Kabid Balistik Metalurgi Forensik (Balmetfor) Mabes Polri Kombes Pol Ari Kurniawan Jati menjelaskan bahwa timnya menemukan bahan peledak berdaya ledak rendah di rumah pelaku. Ia juga menyebut bahwa pelaku meledakkan bahan peledak berkekuatan rendah di masjid dan dekat tong sampah.
“Tim kami menemukan residu bahan peledak berkekuatan rendah di TKP 1,” kata Ari Kurniawan dalam konferensi pers di kantornya, Selasa (11/11/2025).
“Kami juga menganalisis bahan peledak dari TKP 2 dan dari bom yang belum meledak.
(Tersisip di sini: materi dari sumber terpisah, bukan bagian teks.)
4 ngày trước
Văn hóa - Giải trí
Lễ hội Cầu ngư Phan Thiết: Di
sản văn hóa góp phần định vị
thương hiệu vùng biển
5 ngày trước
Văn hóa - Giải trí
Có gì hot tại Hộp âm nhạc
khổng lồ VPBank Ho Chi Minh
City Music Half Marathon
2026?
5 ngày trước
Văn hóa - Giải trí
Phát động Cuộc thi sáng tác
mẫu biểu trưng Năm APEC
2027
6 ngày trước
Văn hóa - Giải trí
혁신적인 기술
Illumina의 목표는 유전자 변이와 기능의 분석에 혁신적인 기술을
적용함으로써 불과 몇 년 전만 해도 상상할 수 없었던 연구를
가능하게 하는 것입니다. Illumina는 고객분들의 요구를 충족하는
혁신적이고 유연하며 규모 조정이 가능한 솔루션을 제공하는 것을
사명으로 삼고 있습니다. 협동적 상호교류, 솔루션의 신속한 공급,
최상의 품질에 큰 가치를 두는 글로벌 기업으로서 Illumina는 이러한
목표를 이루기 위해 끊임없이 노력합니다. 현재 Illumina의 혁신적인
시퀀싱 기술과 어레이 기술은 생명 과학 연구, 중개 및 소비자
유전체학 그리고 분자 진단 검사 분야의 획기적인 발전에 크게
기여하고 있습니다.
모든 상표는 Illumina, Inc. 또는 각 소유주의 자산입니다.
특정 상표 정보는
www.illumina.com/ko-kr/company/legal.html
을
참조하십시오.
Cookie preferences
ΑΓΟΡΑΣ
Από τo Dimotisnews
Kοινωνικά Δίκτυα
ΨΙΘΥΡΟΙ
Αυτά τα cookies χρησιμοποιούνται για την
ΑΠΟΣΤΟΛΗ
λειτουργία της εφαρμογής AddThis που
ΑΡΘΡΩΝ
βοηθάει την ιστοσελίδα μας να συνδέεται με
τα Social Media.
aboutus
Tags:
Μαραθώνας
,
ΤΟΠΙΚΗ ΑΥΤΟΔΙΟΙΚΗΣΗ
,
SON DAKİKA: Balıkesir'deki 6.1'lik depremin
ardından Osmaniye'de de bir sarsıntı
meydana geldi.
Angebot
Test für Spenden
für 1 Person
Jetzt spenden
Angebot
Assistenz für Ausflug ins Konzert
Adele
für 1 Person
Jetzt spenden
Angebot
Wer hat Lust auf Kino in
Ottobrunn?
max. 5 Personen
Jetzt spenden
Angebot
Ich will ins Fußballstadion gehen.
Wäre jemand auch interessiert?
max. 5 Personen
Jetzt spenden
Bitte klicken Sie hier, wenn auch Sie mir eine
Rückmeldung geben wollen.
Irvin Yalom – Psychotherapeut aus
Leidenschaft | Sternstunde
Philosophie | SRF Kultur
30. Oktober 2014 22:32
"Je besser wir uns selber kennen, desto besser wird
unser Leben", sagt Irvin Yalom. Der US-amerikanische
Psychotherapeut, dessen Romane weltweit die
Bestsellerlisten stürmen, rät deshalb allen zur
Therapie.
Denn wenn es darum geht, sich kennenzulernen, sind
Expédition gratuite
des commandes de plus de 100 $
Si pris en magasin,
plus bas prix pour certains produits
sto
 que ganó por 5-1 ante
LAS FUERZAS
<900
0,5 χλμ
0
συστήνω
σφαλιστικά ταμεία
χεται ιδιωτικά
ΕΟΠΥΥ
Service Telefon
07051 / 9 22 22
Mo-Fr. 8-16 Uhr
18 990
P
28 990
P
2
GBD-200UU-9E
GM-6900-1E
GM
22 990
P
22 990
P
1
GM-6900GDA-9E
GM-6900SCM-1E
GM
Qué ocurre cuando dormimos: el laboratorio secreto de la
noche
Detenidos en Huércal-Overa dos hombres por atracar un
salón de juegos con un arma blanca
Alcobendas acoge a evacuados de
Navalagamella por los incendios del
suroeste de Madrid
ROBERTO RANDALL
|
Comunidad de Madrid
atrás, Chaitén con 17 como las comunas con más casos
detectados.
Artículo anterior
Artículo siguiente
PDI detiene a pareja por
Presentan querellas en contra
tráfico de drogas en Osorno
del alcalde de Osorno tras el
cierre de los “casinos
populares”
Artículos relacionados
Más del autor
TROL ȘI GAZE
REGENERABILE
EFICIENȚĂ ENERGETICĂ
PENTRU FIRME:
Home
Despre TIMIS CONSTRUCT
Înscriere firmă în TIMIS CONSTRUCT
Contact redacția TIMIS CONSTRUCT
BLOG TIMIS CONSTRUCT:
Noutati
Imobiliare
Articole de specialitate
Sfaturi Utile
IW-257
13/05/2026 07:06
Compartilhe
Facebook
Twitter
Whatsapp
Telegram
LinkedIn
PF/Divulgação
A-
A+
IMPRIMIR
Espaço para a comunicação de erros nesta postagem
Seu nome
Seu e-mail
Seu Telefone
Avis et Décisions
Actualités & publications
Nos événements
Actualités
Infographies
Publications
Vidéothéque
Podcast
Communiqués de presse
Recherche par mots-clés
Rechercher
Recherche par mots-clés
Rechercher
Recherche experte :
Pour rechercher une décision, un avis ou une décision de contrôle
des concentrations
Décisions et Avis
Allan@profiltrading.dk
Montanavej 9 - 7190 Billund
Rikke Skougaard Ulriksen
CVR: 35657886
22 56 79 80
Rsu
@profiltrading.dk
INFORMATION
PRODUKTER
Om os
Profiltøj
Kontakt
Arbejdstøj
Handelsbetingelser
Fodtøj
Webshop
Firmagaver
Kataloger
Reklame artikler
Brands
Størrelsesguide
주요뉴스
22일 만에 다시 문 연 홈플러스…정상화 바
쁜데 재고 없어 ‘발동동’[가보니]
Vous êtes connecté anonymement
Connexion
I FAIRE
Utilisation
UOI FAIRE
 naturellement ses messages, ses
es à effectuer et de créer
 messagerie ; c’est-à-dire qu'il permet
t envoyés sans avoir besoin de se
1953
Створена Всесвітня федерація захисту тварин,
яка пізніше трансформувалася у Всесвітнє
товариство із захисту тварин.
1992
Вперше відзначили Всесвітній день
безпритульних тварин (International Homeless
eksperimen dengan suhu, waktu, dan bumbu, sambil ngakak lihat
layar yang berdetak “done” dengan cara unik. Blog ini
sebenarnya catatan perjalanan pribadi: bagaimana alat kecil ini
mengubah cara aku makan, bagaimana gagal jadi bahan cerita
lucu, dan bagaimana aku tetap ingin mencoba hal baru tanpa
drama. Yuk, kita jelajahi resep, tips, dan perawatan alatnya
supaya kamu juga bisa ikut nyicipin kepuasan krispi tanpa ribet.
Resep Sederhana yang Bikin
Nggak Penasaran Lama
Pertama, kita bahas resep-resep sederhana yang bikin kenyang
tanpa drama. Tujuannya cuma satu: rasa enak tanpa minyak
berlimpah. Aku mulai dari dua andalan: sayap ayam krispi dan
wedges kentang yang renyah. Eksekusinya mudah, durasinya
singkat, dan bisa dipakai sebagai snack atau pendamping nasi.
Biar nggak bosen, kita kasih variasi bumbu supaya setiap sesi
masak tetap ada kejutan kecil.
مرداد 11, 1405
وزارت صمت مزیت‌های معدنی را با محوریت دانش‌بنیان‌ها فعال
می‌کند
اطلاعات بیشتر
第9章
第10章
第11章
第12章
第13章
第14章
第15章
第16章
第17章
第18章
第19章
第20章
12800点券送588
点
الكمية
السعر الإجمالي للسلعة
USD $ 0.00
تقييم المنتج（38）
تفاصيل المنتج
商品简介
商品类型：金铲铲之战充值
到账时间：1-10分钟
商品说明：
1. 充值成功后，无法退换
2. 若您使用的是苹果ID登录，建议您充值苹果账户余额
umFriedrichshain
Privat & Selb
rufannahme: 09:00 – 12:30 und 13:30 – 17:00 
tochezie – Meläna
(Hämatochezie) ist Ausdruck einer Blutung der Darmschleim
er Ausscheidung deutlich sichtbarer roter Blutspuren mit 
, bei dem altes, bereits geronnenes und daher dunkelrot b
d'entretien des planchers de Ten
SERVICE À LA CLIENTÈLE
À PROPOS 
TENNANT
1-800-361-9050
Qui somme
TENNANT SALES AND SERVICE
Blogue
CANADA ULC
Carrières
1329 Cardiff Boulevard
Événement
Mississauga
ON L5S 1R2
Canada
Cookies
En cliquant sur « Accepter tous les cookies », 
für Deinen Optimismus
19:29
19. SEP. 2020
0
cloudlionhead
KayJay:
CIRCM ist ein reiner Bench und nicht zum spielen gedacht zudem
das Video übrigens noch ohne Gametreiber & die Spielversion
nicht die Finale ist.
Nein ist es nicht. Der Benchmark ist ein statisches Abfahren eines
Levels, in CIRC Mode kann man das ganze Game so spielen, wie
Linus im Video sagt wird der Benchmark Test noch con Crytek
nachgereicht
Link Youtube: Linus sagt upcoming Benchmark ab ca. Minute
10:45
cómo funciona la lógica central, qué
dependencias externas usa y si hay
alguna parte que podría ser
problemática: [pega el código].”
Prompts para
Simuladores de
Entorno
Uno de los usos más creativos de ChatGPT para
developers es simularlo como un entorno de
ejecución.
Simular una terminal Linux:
Hasil laboratorium menunjukkan semuanya termasuk bahan peledak berkekuatan rendah,” lanjutnya.
Polisi menggeledah rumah pelaku dan menemukan bahan peledak lain dengan jenis yang sama.
“Di rumah anak yang berkonflik dengan hukum itu, kami juga menemukan bahan-bahan peledak berkekuatan rendah,” ujar Ari.
“Dengan kata lain, bahan peledak di masjid dan di samping bank sampah sama dengan bahan yang kami temukan di rumah pelaku,” tambahnya.
Ledakan tersebut terjadi pada Jumat (7/11) saat khotbah salat Jumat. Sebanyak 96 orang menjadi korban dalam insiden itu.
Pelaku yang merupakan siswa SMAN 72 Jakarta diketahui merakit sendiri bomnya setelah mempelajari caranya melalui dark web.
Densus 88 Antiteror Polri menemukan tujuh bom di lingkungan sekolah, empat di antaranya telah meledak. Polisi juga menyita berbagai barang bukti dari rumah pelaku.
Beberapa korban masih menjalani perawatan di empat rumah sakit di Jakarta. Polri bersama berbagai pihak terus memantau kondisi korban dan memberikan trauma healing pasca ledakan tersebut.